In Wiener's flat world of information, paradox is reduced to a simple formality, to be resolved as such. For example, Wiener demonstrates this ontologically flawed "squaring of the circle" approach to the "transcendental" elliptical function, writing, "When it comes to equations of the elliptical type, where the natural data are boundary values rather than initial values, the natural methods of solution involve an iterative process of successive approximation."

Thus, the very element of paradox and irony which has been the historic key to provoking the creative mind, to discover the previously unknown principles of reality, has been eliminated. Hence, progress has been eliminated; it is an "end of history" paradigm. Here lies the true threat to mankind's continued existence: Entropy has been built into the system as a controlling factor, guiding it to an inevitable "Doom." Therefore, to the extent that current society and economy has attached itself to cybernetics and information theory, civilization is fated to the tragic heat-death Wiener sadistically lusts for.

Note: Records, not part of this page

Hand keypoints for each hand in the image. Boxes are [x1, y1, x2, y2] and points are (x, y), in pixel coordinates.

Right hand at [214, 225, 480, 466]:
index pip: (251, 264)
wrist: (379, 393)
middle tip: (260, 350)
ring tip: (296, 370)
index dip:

Let's go just one more, crucial step further, in understanding the existential nature of the problem.

Cyborg Existentialist and the Economics of Doom

The fantasized pinnacle of Wiener's world provides us with the clearest view of its deadly ends, when seen through the eye of physical economy. In the concluding chapters of Cybernetics, Wiener states the possibility of a future with learning-capable, self-reproducing machines, much like that depicted by George Shultz's cyborg wind-up governor, Arnold Schwarzenegger, in the apocalyptic movie Terminator. But, like all computers or logical systems, all the decisions and policy of those machines will be nothing more than a logical deduction—however clever and complicated it may be—from a set of rules and axioms of its initial programmer. There is no possibility for discovery of a new universal principle of science, with its manifest array of new higher-power (i.e., transcendental) technologies.

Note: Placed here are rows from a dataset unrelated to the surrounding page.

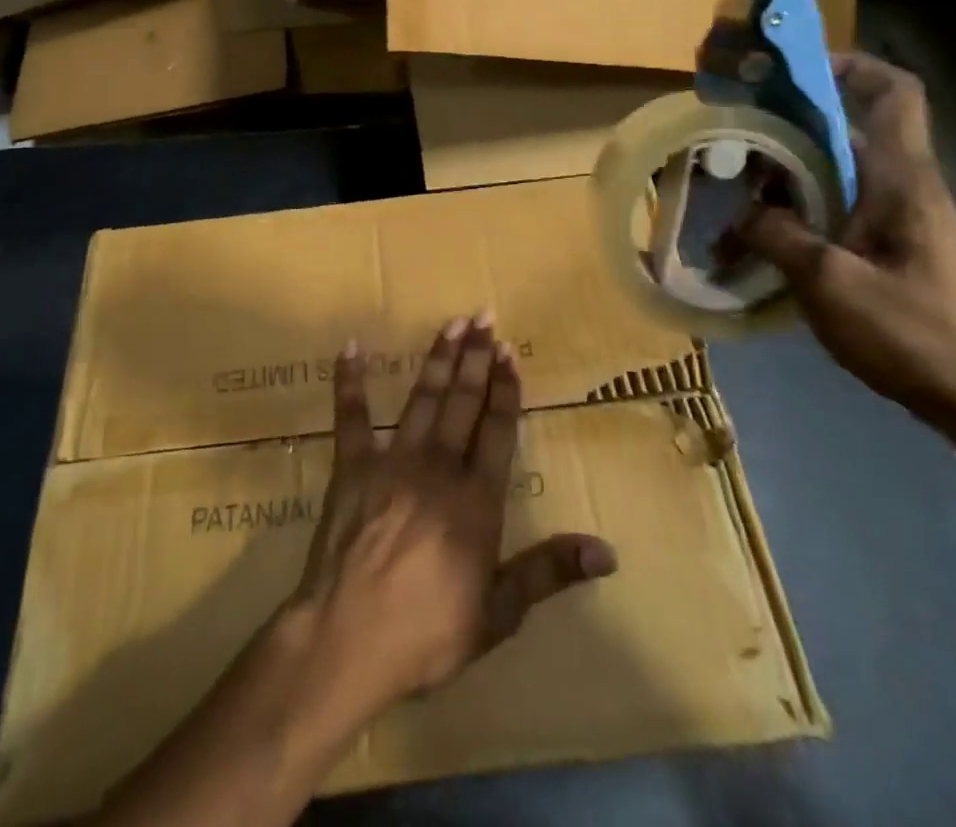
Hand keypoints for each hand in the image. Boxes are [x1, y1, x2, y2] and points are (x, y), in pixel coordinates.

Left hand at [286, 314, 616, 720]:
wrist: (348, 639)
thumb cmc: (427, 632)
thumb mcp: (499, 613)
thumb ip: (549, 572)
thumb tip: (607, 552)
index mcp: (477, 500)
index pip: (498, 430)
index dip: (506, 389)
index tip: (510, 352)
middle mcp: (439, 467)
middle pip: (462, 402)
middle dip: (476, 358)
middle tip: (485, 316)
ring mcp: (392, 461)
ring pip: (422, 399)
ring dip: (438, 359)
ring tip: (452, 323)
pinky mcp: (352, 467)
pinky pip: (351, 417)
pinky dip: (350, 382)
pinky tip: (351, 348)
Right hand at [741, 52, 955, 433]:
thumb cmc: (917, 334)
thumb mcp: (832, 285)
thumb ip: (779, 238)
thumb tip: (745, 212)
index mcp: (900, 179)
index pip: (893, 94)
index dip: (851, 65)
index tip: (794, 69)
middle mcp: (902, 188)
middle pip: (845, 133)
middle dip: (787, 132)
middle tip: (733, 146)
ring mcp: (898, 221)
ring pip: (833, 177)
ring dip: (783, 186)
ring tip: (733, 209)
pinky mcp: (891, 251)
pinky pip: (835, 214)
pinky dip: (796, 221)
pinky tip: (760, 253)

Therefore, if, for example, the programmer of the system had never programmed into the computer, the newly discovered principles associated with the organization of the sub-atomic nucleus, then, even given an infinite amount of time, the computer would never itself generate that principle and its implications for itself. For each new discovery, relative to its predecessors, is of a higher-transcendental quality (precisely that quality that has been eliminated by Wiener), and not susceptible to discovery through either logical deduction or induction, but only through the uniquely human act of fundamental discovery. It has been precisely this process of discovery and integration of new universal principles, that has enabled mankind to continue to grow in population and increase its living standards, through the creation of new, more efficient and power-intense technologies, such as nuclear power, with the corresponding increase in production potential, utilizing newly defined resource-bases, such as uranium to supersede coal or oil.

So it will be, that that futuristic world of "flabinators," who lack the power to discover new universal principles, and will be forced to "reproduce" in an entropic world of fixed and diminishing resources, eventually cannibalizing each other for spare parts. So would be the dismal future of us humans, were we to continue to deny that in ourselves which truly makes us uniquely human, and tie our future to that tragic belief in the flat, logical world of "information theory."

[1] See Matthew Ogden, "The Noösphere vs. the Blogosphere," in Is the Devil in Your Laptop? LaRouche PAC pamphlet, November 2007. Also published in EIR, Dec. 7, 2007.

[2] See David Christie, "INSNA: 'Handmaidens of British Colonialism,' " LaRouche PAC, ibid.

[3] Lyndon H. LaRouche, Jr., "How Bertrand Russell Became an Evil Man," Fidelio, Fall 1994.

[4] Lord John Russell's role as an anti-American shows roots in his role as foreign secretary, at one time serving under Lord Palmerston. He met with Confederate Commissioner James Murray Mason, and organized across Europe for support of the Confederacy. See A.R. Tyrner-Tyrnauer, Lincoln and the Emperors (New York: Harcourt, Brace & World, 1962).

[5] Lyndon H. LaRouche, Jr., "On Vernadsky's Space: More on the Calculus," EIR, Oct. 5, 2007, p. 34.